Bagikan:

JAKARTA - Luas es yang menyelimuti lautan di sekitar Antartika mencapai rekor terendah pada musim dingin ini, ungkap Pusat Data Salju dan Es Nasional Amerika Serikat (NSIDC), menambah kekhawatiran para ilmuwan akan dampak perubahan iklim di Kutub Selatan.

Para peneliti memperingatkan, kondisi ini dapat menimbulkan konsekuensi yang mengerikan bagi hewan-hewan seperti penguin yang berkembang biak dan membesarkan anak-anak mereka di atas es laut. Juga mempercepat pemanasan global dengan mengurangi jumlah sinar matahari yang dipantulkan oleh es putih ke angkasa.

Luas es laut Antartika mencapai puncaknya tahun ini pada 10 September, ketika mencapai 16,96 juta kilometer persegi (6,55 juta mil persegi), yang merupakan titik tertinggi pada musim dingin sejak pencatatan oleh satelit pada tahun 1979, menurut NSIDC.

Jumlah tersebut sekitar 1 juta kilometer persegi lebih sedikit dari rekor terendah musim dingin sebelumnya yang dicatat pada tahun 1986.

"Ini bukan hanya tahun yang memecahkan rekor, ini adalah tahun yang memecahkan rekor ekstrem," kata ilmuwan senior NSIDC Walt Meier, seperti melansir Reuters 25 September.
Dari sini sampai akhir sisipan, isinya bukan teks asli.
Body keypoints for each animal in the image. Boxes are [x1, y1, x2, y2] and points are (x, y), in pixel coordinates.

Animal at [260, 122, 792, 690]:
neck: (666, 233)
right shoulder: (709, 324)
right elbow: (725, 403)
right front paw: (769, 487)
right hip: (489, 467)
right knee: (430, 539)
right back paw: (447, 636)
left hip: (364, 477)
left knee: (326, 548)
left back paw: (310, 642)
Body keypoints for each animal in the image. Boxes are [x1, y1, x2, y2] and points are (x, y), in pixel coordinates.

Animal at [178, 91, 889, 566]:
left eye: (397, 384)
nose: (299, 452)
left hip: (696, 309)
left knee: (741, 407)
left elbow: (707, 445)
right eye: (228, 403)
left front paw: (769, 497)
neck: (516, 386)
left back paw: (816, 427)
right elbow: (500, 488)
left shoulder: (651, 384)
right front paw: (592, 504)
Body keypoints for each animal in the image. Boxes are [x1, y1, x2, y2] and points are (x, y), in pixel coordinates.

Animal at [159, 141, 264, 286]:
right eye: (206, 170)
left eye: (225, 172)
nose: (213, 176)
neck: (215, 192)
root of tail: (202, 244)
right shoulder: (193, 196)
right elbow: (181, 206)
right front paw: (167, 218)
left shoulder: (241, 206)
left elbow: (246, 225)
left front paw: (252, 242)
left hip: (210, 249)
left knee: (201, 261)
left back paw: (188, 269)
NSIDC dalam sebuah pernyataan mengatakan, angka-angka tersebut merupakan angka awal dengan analisis lengkap yang akan dirilis bulan depan.
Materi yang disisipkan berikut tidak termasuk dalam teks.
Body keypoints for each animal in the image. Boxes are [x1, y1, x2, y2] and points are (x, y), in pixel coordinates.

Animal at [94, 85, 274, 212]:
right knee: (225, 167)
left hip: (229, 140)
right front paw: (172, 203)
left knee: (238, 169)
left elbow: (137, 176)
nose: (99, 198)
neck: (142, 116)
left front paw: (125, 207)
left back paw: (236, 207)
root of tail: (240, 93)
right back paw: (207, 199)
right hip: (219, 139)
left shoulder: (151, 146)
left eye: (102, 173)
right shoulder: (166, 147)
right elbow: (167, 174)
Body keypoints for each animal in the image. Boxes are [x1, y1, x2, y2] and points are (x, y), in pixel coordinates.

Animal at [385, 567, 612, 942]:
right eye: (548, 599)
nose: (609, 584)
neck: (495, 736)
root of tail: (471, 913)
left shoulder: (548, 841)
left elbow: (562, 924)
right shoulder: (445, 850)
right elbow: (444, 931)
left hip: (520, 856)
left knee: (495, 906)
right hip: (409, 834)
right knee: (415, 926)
Musim terjadi terbalik di belahan bumi Selatan, dengan es laut umumnya memuncak sekitar Bulan September menjelang akhir musim dingin dan kemudian mencair ke titik terendah pada Bulan Februari atau Maret saat musim panas hampir berakhir

Luas es laut Antartika pada musim panas juga mencapai rekor terendah pada bulan Februari, memecahkan rekor sebelumnya yang dicatat pada tahun 2022.

Meskipun perubahan iklim berkontribusi pada mencairnya gletser di Antartika, belum diketahui secara pasti bagaimana pemanasan suhu berdampak pada es laut di dekat kutub selatan. Luas es laut di sana bertambah antara tahun 2007 dan 2016.

Pergeseran dalam beberapa tahun terakhir menuju rekor terendah membuat para ilmuwan khawatir, perubahan iklim mungkin akan muncul dengan sendirinya di es laut Antartika.

Meskipun Meier memperingatkan masih terlalu dini untuk mengatakannya, sebuah artikel akademis yang diterbitkan awal bulan ini di jurnal 'Communications Earth and Environment' menunjukkan, perubahan iklim merupakan faktor yang potensial.

Studi ini menemukan, pemanasan suhu laut, yang terutama didorong oleh emisi gas rumah kaca yang disebabkan oleh manusia, berkontribusi pada penurunan permukaan es laut yang terlihat sejak tahun 2016.

"Pesan utama di sini adalah, untuk melindungi bagian dunia yang membeku ini yang sangat penting untuk berbagai alasan," kata Ariaan Purich, seorang peneliti es laut di Monash University Australia yang turut menulis penelitian ini.

"kita benar-benar perlu mengurangi emisi gas rumah kaca," tandasnya.